___ EXTRACTED DATA ___

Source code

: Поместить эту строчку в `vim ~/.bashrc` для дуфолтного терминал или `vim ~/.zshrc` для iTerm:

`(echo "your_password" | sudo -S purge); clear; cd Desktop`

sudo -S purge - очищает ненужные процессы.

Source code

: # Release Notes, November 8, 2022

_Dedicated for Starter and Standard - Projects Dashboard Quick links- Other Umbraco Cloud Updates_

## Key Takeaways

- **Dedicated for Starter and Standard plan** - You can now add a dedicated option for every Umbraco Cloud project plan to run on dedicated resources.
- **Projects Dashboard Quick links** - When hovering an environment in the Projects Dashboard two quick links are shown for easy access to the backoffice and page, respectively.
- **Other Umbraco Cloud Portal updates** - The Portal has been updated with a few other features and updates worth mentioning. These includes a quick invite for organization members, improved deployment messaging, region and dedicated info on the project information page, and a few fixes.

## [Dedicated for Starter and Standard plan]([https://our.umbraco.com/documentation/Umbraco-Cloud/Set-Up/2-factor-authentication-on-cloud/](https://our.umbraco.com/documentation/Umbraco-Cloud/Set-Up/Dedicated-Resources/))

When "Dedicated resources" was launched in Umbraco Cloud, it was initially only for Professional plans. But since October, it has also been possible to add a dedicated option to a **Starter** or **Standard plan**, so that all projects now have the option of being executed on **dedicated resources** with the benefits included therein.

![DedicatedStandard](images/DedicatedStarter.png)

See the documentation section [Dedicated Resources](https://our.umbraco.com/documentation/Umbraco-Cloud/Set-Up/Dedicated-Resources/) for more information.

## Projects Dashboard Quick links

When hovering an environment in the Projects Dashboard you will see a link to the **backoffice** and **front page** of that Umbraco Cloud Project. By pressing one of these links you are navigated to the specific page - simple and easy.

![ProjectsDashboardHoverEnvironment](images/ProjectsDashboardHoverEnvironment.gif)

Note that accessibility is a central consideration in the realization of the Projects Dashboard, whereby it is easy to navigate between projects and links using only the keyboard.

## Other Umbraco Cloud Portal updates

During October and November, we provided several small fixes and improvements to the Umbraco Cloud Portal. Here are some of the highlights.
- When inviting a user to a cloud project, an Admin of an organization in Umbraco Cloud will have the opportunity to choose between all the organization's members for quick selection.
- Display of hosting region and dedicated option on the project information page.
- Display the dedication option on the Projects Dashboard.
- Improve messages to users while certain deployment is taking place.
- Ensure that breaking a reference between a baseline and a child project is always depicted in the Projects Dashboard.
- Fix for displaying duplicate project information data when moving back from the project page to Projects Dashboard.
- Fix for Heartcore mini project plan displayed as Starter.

___

ASSIGNED TASK: Give back all the records exactly as they stand.

TASK OUTPUT:
Source code

: Поместить эту строчку в `vim ~/.bashrc` для дуфолтного терминал или `vim ~/.zshrc` для iTerm:

`(echo "your_password" | sudo -S purge); clear; cd Desktop`

sudo -S purge - очищает ненужные процессы.

Source code

: # Release Notes, November 8, 2022

_Dedicated for Starter and Standard - Projects Dashboard Quick links- Other Umbraco Cloud Updates_

## Key Takeaways

- **Dedicated for Starter and Standard plan** - You can now add a dedicated option for every Umbraco Cloud project plan to run on dedicated resources.
- **Projects Dashboard Quick links** - When hovering an environment in the Projects Dashboard two quick links are shown for easy access to the backoffice and page, respectively.
- **Other Umbraco Cloud Portal updates** - The Portal has been updated with a few other features and updates worth mentioning. These includes a quick invite for organization members, improved deployment messaging, region and dedicated info on the project information page, and a few fixes.

## [Dedicated for Starter and Standard plan]([https://our.umbraco.com/documentation/Umbraco-Cloud/Set-Up/2-factor-authentication-on-cloud/](https://our.umbraco.com/documentation/Umbraco-Cloud/Set-Up/Dedicated-Resources/))

When "Dedicated resources" was launched in Umbraco Cloud, it was initially only for Professional plans. But since October, it has also been possible to add a dedicated option to a **Starter** or **Standard plan**, so that all projects now have the option of being executed on **dedicated resources** with the benefits included therein.

![DedicatedStandard](images/DedicatedStarter.png)

See the documentation section [Dedicated Resources](https://our.umbraco.com/documentation/Umbraco-Cloud/Set-Up/Dedicated-Resources/) for more information.

## Projects Dashboard Quick links

When hovering an environment in the Projects Dashboard you will see a link to the **backoffice** and **front page** of that Umbraco Cloud Project. By pressing one of these links you are navigated to the specific page - simple and easy.

![ProjectsDashboardHoverEnvironment](images/ProjectsDashboardHoverEnvironment.gif)

Note that accessibility is a central consideration in the realization of the Projects Dashboard, whereby it is easy to navigate between projects and links using only the keyboard.

## Other Umbraco Cloud Portal updates

During October and November, we provided several small fixes and improvements to the Umbraco Cloud Portal. Here are some of the highlights.
- When inviting a user to a cloud project, an Admin of an organization in Umbraco Cloud will have the opportunity to choose between all the organization's members for quick selection.
- Display of hosting region and dedicated option on the project information page.
- Display the dedication option on the Projects Dashboard.
- Improve messages to users while certain deployment is taking place.
- Ensure that breaking a reference between a baseline and a child project is always depicted in the Projects Dashboard.
- Fix for displaying duplicate project information data when moving back from the project page to Projects Dashboard.
- Fix for Heartcore mini project plan displayed as Starter.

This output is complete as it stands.